COMMERCE ET ARTISANAT
Depuis les années 1970, le secteur du commerce a été bouleversé par l'irruption de la grande distribution, qui représente les deux tiers des dépenses alimentaires des Français en 2008. Par conséquent, de nombreux petits commerces ont disparu, même si l'on assiste en 2009 à une timide reprise, notamment dans les centres-villes. La puissance de quelques grandes entreprises de la grande distribution - Carrefour par exemple est le 2e groupe mondial du secteur - leur permet d'imposer, dans une certaine mesure, des prix bas aux producteurs. Malgré la concurrence des entreprises industrielles, l'artisanat de son côté est parvenu à conserver une place importante dans l'économie française.

TOURISME
La France est le pays le plus visité au monde par les touristes étrangers, mais seulement le 3e pays au monde pour les recettes liées au tourisme international. Le secteur du tourisme représentait en 2005 894 000 emplois directs, et au moins autant d'emplois indirects. Plus de 1,3 milliards de nuitées ont été effectuées par des touristes en France en 2007, dont une partie dans les 3,178 millions de résidences secondaires du pays. Les motifs de ce tourisme sont variés : il s'agit tout à la fois d'un tourisme culturel (notamment à Paris), balnéaire (notamment sur la Côte d'Azur), naturel, d'affaires (Paris est la première destination mondiale pour ce type de tourisme), de loisirs (Disneyland Paris est de loin le parc d'attractions le plus fréquenté d'Europe) et de sports d'hiver (dans les Alpes du Nord notamment).
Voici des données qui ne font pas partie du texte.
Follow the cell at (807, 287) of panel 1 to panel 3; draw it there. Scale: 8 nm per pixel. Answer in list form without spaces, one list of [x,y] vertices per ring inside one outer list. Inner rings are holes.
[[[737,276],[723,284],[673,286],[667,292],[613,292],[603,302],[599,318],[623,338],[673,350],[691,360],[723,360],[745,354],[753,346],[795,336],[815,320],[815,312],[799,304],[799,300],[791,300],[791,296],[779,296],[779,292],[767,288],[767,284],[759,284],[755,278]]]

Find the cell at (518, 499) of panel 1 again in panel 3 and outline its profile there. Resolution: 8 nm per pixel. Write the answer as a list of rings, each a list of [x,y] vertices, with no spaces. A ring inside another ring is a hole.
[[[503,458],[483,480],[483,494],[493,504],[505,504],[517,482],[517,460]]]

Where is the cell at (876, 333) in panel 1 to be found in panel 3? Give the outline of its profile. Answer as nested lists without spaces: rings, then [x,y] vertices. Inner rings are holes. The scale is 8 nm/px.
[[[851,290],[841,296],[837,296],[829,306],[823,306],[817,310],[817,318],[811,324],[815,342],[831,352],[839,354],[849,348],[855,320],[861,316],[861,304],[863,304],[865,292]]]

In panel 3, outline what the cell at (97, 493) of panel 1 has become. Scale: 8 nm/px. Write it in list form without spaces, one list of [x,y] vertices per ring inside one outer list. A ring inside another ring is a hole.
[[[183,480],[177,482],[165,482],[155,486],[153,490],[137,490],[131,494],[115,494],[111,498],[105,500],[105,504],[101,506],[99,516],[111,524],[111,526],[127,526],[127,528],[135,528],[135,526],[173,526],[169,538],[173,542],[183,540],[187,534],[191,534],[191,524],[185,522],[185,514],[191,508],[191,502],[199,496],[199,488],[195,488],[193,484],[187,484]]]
Les sites touristiques payants les plus fréquentés sont dans leur majorité situés en Île-de-France (Disneyland Paris, Musée du Louvre, Tour Eiffel, Château de Versailles, etc.) ; quelques sites de province attirent néanmoins un tourisme nombreux, comme les châteaux de la Loire, le Mont-Saint-Michel ou le parc du Futoroscope.

RECHERCHE
La France consacre une part moyennement élevée de son PIB à la recherche et développement (2,02% en 2009), mais ces dépenses sont davantage financées par le secteur public (41% en 2008) et consacrées à la recherche fondamentale que dans les autres pays de l'Union européenne et a fortiori de l'OCDE. Si la recherche française est à l'origine de nombreuses découvertes et a été récompensée à de multiples reprises, le nombre de brevets déposés par des entreprises françaises est relativement faible, d'autant que les relations entre les entreprises privées et la recherche publique sont souvent jugées médiocres. La plupart des chercheurs travaillent dans des centres de recherche publics, comme le CNRS (Centre national de la recherche scientifique). Depuis 2002, la plupart de ces centres de recherche sont organisés en réseaux avec des universités et des entreprises, pour former des pôles de compétitivité (71 en 2007).

FINANCE ET ASSURANCE
Le secteur bancaire français a longtemps été caractérisé par sa faible concentration, par la ferme réglementation qui l'encadrait et par la part importante du secteur public, mais cette situation a changé au cours des années 1990 et 2000. Les banques françaises BNP Paribas, Société générale et Crédit agricole se placent respectivement aux 4e, 9e et 10e places mondiales du secteur en 2009. Le secteur des assurances occupe également une place importante dans l'économie française, AXA étant la première compagnie d'assurance européenne. La bourse de Paris, filiale d'Euronext depuis 2000, est le marché officiel des actions en France. L'indice CAC 40, qui regroupe les cours de 40 actions parmi les plus échangées, représentait une capitalisation totale de plus de 1 000 milliards d'euros fin 2009.